Is there any form of ethics that can be based on evidence?

Or to put it another way can any form of ethics be established all the way down including it premises?

I was looking at Sam Harris’ The End of Faith and he says that “a rational approach to ethics becomes possible once we realized that questions of right and wrong are really questions about the happiness and suffereing of sentient creatures.” But why should we accept this? And why should we care what other sentient creatures feel?

The answer cannot be that it will help our happiness (why should we care about that) because we could increase that by hurting other sentient creatures in some cases.

Does any form of ethics have to accept its premises as axioms and not based on rationality or evidence?

Could an ethical system just as easily be built on the idea that the ethical thing to do is that which will increase the chances of the survival of humanity )or any other group)?

I agree with Sam Harris in general, but you’re right: you have to accept as an axiom that suffering is bad and happiness is good. It all comes down to chemical reactions and electrical impulses, and there is no objective way to say that those are good or bad any more than electricity in a power cable or boiling water in a kettle are good or bad.

I also largely agree that is a good basis for ethics. I also agree with Harris that this creates complicated issues about what sort of duty we owe to animals (since we don’t really know how sentient they are).

But then I am left with questions I cannot answer.

What do we do if we see a small goup of people about to be tortured and killed by large group of people and the only way to stop the large group is to use deadly force that will spread more death and pain than would the torture and killing of the small group?

**TRY IT:** Please pick up the discussion on whether ethics can rest on evidence right after its final question and carry it forward.

**GIVEN RECORDS:**
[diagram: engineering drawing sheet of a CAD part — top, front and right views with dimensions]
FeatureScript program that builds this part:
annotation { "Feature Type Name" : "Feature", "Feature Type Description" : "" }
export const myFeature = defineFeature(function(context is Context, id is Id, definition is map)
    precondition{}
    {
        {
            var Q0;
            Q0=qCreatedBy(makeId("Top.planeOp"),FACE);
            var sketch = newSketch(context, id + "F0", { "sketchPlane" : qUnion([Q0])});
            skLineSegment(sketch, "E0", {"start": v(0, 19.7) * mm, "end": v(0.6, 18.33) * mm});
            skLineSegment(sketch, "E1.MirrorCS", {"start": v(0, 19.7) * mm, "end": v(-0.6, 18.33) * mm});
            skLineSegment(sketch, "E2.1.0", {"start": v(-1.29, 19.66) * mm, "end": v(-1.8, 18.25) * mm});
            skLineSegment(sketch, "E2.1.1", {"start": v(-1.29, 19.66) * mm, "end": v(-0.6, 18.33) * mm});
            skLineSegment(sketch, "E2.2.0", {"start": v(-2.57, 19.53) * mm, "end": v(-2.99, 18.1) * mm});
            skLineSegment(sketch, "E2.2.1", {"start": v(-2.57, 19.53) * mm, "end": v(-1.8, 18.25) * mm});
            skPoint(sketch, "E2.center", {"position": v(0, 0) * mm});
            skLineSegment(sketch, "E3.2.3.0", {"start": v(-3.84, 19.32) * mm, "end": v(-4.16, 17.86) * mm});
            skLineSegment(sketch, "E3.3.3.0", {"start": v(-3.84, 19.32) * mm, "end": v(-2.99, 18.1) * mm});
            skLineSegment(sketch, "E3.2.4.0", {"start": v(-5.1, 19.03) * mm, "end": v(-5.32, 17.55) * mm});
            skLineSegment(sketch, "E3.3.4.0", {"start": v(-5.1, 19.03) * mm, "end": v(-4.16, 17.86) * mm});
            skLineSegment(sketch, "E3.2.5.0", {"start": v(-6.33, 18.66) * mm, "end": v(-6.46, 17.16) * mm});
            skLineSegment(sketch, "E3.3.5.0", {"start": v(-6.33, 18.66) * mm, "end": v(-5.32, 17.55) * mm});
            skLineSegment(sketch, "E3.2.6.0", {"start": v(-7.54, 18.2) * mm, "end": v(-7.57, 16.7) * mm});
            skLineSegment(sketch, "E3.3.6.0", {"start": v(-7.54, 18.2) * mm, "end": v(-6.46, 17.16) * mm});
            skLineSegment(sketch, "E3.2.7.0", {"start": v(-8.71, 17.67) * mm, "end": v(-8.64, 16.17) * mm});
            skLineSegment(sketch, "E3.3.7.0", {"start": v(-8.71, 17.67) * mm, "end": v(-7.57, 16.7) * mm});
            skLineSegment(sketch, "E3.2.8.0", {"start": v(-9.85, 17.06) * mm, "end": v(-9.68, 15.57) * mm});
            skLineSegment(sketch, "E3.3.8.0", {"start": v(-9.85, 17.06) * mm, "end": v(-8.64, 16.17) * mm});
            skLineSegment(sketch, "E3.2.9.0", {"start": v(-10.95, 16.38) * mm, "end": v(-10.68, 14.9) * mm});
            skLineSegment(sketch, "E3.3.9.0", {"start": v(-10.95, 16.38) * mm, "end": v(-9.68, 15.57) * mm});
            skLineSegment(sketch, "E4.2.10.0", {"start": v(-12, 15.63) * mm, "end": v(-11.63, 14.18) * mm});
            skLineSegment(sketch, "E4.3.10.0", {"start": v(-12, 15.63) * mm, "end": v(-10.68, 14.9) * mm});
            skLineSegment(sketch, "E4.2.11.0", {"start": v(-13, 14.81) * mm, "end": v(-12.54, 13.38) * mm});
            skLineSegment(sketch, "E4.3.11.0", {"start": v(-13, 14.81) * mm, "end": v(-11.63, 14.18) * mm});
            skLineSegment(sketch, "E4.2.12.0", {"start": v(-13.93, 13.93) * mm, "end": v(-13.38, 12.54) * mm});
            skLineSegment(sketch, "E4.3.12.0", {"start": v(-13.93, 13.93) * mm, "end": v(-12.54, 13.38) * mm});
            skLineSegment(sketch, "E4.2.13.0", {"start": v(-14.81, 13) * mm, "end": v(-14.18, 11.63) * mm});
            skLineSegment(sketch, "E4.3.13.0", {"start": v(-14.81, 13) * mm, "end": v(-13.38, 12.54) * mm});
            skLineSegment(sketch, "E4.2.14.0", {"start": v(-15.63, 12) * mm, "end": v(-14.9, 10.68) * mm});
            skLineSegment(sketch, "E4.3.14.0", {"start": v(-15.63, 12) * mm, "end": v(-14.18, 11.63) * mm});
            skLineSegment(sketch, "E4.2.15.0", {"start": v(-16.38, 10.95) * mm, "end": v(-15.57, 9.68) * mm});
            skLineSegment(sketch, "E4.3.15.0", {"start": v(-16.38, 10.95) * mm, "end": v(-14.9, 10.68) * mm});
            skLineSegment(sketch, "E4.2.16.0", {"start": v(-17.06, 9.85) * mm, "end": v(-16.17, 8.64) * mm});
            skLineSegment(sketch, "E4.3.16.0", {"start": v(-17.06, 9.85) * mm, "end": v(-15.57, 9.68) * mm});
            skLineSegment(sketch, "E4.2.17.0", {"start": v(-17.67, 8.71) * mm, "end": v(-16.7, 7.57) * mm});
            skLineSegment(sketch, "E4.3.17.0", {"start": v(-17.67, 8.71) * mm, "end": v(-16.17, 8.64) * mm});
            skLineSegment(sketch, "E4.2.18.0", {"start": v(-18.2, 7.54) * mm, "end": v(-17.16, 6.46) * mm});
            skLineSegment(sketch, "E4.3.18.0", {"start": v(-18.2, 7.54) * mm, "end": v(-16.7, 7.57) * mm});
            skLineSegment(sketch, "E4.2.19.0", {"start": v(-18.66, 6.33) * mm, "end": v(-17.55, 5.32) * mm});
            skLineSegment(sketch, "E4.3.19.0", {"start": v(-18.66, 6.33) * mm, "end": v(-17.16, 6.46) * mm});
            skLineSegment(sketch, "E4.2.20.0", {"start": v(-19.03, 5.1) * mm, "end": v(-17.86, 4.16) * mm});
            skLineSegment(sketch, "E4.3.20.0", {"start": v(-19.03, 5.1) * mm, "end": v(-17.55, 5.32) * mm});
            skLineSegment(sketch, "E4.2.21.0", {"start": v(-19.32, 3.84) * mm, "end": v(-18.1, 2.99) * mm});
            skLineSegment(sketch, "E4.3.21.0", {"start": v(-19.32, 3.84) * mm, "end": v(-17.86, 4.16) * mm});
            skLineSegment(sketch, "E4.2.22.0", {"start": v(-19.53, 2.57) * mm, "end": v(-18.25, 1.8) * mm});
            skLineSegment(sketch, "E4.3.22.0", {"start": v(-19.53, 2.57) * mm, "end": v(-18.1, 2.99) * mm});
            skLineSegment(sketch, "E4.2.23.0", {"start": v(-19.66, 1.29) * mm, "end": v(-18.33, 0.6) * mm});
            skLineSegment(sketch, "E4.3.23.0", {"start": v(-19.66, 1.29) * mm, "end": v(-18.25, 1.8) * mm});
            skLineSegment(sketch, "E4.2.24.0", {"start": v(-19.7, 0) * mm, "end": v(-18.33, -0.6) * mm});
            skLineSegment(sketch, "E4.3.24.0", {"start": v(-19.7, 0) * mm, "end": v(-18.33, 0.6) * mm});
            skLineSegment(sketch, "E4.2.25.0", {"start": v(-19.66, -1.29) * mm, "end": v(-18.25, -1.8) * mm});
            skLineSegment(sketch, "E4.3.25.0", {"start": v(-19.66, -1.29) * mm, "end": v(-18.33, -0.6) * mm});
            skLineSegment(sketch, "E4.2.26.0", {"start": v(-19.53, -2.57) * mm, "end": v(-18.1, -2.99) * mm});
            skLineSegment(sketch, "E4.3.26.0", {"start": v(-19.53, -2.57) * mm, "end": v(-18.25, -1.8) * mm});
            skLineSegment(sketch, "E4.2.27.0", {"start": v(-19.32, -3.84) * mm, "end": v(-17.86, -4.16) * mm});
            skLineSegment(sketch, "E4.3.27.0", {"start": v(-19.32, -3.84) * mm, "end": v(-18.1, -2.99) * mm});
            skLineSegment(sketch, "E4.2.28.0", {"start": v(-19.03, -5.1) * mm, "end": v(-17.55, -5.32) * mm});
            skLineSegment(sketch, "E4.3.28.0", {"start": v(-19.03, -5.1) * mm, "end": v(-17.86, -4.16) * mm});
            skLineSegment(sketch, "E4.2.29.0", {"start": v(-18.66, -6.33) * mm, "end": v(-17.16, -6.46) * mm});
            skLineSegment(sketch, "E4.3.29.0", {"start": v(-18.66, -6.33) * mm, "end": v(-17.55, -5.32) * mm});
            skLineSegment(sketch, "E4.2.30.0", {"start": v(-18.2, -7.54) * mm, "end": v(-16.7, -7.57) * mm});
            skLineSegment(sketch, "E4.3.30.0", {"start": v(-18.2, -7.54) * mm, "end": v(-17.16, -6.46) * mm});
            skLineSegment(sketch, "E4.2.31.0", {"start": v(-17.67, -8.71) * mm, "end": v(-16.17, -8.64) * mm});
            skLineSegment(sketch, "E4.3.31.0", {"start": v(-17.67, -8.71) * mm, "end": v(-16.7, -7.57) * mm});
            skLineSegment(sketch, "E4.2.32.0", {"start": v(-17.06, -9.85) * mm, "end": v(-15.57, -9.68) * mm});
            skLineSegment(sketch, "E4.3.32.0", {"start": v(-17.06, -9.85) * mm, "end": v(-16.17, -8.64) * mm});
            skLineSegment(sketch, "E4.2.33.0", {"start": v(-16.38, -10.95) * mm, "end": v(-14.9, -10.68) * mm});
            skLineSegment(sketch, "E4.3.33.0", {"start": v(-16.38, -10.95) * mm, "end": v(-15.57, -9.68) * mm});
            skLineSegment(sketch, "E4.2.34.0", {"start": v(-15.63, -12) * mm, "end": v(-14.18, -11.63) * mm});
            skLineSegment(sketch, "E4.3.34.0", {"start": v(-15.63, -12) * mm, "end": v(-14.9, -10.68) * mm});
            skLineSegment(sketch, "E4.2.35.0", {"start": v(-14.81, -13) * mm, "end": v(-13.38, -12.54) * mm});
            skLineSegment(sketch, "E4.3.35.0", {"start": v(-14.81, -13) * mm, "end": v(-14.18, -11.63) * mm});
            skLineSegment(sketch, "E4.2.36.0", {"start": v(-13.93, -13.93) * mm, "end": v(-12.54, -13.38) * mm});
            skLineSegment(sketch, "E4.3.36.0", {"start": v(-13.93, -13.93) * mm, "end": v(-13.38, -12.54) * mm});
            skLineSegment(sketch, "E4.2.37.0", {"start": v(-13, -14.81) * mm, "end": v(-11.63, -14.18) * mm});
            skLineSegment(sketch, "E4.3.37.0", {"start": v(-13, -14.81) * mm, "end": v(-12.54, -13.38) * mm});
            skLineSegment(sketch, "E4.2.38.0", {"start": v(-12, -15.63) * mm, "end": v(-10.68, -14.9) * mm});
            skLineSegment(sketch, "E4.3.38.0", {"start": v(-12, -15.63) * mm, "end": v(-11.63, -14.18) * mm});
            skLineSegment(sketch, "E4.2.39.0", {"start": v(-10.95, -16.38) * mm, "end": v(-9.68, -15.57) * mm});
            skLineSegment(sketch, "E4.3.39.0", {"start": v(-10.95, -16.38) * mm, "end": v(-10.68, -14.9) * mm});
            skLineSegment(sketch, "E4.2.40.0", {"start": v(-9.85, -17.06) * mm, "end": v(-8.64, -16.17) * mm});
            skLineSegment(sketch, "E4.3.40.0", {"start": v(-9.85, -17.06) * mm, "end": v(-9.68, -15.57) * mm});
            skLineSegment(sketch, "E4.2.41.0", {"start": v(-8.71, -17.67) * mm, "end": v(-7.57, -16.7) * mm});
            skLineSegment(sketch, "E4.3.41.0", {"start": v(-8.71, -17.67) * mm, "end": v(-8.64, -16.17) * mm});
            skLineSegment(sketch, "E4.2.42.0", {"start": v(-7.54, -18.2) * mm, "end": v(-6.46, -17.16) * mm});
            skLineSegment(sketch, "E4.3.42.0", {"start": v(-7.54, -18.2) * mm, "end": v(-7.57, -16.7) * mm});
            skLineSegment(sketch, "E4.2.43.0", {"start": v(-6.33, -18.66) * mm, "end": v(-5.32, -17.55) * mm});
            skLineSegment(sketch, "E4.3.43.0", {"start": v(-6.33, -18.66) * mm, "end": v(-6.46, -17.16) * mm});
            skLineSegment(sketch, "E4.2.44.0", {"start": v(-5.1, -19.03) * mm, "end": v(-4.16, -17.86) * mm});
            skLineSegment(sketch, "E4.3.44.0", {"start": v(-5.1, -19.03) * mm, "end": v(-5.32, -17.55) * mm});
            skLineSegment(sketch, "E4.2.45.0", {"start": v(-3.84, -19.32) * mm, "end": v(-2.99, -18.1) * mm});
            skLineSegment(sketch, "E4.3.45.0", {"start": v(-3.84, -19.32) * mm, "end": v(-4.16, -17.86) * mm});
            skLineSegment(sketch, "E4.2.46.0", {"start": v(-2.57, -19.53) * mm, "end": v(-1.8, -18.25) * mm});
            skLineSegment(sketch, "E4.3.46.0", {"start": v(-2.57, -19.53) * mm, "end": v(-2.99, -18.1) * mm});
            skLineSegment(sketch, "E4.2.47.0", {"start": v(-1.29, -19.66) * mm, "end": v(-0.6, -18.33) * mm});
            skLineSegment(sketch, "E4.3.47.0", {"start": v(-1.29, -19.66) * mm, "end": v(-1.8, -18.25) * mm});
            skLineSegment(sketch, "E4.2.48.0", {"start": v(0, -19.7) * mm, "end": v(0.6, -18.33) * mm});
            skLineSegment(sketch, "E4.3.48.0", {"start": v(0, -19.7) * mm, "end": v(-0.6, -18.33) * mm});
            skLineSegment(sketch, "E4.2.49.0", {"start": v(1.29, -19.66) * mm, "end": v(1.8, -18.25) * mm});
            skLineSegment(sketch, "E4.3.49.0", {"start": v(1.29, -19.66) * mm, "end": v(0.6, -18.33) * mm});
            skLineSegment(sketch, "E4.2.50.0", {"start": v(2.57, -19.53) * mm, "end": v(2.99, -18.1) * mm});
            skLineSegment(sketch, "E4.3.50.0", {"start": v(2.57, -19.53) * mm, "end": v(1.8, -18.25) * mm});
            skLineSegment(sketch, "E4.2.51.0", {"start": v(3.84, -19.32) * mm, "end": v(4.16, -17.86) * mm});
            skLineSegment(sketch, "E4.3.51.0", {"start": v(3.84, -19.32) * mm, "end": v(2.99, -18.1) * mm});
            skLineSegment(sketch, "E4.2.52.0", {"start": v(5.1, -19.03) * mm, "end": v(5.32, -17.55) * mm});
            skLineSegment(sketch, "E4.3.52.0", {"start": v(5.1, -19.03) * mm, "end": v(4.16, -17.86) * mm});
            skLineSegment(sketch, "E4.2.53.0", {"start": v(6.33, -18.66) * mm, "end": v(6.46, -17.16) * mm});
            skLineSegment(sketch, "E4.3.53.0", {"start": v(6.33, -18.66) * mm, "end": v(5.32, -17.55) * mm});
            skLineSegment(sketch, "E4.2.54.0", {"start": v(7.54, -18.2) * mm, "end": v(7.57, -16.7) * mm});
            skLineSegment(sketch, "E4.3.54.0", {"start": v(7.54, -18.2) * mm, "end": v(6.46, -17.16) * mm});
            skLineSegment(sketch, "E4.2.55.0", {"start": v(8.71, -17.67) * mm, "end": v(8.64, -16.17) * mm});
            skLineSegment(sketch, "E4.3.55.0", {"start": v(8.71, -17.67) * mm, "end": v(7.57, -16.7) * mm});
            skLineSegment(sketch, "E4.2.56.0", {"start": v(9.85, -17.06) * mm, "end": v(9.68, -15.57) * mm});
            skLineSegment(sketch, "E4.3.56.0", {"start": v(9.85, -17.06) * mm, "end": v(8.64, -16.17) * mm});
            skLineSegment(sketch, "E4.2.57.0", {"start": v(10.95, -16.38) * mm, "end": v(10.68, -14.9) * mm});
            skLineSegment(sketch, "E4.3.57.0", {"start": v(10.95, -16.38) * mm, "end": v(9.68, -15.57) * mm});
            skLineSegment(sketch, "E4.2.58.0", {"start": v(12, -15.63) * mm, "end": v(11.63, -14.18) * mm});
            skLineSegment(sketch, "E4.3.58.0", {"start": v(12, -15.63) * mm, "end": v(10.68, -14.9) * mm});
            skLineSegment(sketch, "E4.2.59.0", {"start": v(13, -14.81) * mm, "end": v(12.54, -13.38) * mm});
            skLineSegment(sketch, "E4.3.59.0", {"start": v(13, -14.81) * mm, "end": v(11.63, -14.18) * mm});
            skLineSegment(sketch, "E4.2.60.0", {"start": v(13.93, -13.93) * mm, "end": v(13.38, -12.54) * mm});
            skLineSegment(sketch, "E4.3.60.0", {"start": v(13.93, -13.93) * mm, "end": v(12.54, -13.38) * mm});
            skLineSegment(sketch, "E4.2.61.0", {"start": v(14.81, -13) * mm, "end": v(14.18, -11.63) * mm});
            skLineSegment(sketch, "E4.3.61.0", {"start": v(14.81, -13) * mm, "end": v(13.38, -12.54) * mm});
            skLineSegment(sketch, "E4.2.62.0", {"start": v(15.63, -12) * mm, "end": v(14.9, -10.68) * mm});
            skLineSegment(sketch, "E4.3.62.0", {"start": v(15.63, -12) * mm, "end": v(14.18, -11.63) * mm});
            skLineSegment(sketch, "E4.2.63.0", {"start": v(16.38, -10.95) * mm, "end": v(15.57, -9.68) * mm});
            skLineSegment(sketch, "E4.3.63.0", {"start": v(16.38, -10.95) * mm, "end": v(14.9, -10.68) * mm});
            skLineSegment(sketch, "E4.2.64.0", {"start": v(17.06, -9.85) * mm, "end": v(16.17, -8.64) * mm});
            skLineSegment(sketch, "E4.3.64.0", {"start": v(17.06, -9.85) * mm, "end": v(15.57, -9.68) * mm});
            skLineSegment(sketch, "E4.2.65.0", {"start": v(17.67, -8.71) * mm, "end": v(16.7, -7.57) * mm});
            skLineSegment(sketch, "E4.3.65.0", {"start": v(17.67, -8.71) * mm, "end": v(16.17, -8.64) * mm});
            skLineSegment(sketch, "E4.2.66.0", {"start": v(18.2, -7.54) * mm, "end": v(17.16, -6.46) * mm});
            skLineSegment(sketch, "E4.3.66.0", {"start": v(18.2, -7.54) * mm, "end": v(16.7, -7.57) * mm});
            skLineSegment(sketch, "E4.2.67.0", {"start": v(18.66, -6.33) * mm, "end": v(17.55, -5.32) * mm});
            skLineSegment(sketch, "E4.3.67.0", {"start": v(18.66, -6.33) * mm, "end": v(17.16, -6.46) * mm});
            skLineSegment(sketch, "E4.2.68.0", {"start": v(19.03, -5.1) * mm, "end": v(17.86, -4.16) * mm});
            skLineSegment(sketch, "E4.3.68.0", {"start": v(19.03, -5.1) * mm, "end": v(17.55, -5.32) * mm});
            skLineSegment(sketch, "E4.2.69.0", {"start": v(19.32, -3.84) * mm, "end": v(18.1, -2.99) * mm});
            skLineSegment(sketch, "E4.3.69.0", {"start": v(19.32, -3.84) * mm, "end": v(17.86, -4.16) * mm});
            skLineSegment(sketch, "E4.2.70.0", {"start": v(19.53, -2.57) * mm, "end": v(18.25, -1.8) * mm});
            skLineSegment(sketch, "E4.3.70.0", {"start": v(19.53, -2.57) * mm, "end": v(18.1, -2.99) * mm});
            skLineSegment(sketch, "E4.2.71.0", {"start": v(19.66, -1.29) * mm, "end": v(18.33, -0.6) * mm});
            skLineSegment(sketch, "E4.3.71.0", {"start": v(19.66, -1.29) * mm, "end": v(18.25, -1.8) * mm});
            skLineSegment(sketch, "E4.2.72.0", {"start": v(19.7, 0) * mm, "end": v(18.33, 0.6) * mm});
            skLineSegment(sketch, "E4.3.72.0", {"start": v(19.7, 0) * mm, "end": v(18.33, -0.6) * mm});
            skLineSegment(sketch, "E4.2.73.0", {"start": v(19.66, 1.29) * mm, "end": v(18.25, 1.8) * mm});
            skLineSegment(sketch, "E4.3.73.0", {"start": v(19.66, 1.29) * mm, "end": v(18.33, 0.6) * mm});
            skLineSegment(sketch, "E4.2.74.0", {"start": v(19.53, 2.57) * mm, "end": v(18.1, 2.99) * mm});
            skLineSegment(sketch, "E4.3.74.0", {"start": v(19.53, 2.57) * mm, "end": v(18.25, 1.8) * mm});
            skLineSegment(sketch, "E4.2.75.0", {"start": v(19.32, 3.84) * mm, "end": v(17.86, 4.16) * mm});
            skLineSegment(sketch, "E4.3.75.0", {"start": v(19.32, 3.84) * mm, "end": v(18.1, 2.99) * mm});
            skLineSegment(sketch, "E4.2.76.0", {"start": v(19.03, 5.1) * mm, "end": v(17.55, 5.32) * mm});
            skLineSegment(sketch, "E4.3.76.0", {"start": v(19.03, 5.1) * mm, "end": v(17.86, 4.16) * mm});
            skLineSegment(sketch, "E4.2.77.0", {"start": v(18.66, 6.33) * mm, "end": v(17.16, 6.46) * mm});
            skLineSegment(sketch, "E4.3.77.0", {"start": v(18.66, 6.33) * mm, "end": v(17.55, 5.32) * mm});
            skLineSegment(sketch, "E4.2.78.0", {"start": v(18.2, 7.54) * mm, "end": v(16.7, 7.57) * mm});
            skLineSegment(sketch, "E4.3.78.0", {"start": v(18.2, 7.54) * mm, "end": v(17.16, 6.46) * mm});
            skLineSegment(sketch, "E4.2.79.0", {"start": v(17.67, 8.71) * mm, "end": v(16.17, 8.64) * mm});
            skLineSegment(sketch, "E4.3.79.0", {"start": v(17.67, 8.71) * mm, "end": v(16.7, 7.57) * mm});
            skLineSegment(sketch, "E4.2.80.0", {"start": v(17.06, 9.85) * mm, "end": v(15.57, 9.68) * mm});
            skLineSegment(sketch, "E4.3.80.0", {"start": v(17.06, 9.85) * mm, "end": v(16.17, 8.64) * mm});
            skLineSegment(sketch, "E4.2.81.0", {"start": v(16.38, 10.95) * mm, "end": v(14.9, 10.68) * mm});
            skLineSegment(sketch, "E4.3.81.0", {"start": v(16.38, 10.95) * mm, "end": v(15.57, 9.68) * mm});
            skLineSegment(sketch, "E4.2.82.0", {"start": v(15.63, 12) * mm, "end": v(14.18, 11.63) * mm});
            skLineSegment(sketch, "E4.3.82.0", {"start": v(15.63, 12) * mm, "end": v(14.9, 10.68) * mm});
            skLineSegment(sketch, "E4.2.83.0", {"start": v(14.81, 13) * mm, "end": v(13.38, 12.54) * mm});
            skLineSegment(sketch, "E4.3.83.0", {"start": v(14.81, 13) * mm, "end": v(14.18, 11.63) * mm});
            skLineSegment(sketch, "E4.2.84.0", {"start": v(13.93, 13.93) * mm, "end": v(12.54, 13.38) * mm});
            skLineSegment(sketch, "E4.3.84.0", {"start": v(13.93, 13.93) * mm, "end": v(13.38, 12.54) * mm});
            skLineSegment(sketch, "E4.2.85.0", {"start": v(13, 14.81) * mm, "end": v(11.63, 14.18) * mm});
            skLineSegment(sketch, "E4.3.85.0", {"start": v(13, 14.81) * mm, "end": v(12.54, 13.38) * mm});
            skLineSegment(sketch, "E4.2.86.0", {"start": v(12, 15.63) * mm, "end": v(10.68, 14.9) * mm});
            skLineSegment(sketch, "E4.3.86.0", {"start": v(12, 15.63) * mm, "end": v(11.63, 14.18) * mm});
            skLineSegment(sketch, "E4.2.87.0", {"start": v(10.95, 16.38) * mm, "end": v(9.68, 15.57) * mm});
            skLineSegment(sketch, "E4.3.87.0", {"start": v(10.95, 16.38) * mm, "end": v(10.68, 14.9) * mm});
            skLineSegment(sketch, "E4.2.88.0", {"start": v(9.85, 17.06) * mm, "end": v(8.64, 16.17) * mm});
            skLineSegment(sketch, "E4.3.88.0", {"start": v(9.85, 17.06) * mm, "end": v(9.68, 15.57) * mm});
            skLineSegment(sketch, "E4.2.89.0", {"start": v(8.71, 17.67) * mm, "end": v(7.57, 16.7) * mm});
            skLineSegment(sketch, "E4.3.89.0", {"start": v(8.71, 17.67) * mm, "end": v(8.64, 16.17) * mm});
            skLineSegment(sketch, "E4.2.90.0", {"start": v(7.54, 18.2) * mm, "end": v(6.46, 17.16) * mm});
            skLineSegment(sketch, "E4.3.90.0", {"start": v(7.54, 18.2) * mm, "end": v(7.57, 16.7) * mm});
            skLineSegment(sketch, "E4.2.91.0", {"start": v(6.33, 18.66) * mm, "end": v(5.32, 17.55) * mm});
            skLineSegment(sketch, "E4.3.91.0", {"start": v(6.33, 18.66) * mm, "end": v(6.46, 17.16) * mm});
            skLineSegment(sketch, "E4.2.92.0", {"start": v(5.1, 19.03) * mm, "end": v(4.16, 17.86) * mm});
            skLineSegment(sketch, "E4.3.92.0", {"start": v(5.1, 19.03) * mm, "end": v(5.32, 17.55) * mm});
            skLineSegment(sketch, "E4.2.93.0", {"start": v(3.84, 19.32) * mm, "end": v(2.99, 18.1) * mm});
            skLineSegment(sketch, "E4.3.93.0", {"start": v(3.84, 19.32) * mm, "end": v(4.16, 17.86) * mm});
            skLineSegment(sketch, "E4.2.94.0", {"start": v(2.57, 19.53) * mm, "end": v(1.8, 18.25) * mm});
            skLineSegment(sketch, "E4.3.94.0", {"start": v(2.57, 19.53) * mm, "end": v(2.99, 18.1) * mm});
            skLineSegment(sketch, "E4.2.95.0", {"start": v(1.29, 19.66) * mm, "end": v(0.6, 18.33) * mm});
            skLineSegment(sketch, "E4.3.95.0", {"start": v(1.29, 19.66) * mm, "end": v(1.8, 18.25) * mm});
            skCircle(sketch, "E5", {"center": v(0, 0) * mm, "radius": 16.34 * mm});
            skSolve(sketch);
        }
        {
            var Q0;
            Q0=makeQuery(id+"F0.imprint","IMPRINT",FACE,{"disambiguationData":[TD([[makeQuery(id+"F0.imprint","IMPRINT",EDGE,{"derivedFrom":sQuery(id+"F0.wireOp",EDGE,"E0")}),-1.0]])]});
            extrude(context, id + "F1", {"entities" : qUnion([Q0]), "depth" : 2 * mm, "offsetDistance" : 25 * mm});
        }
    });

**OUTPUT OF THE EXERCISE:**
Or what if we are in a conflict with another society and the only way to win the conflict is by spreading massive amount of death and pain throughout the world. Can we do this in the hope (what if it only a very unlikely hope, a one in a million chance) that we will win and end up with a balance sheet with less pain and destruction than if we did not fight the other society?

Is that system impossible to sustain for everybody? It seems to be an evolutionarily unstable strategy.

By which I mean, couldn’t individuals always game the system to extract benefits by defecting from the Harris system?

Yeah, but then they’d be behaving unethically, wouldn’t they.

Well, theres the anthropic theory of ethics which says that only ethical systems which allow a society to survive can exist for any length of time.

I suppose, but does it make sense to develope an ethical that causes the ethical to be exploited at the expense of the unethical?

I’m confused here. Are we talking about an ethical system or a system of law? Ethical systems obviously bind only those who follow them.

From what I can tell Harris is proposing this system as the best ethical system for the world to take. And I agree it would be very good for the group (humanity as a whole) but the individuals who make up this system could extract benefits by defecting from the strategy. The system would only work if individual humans were to start acting different from how they always have.

Yeah, of course. That’s why Harris is bothering to propose it. If we already acted that way, why propose it?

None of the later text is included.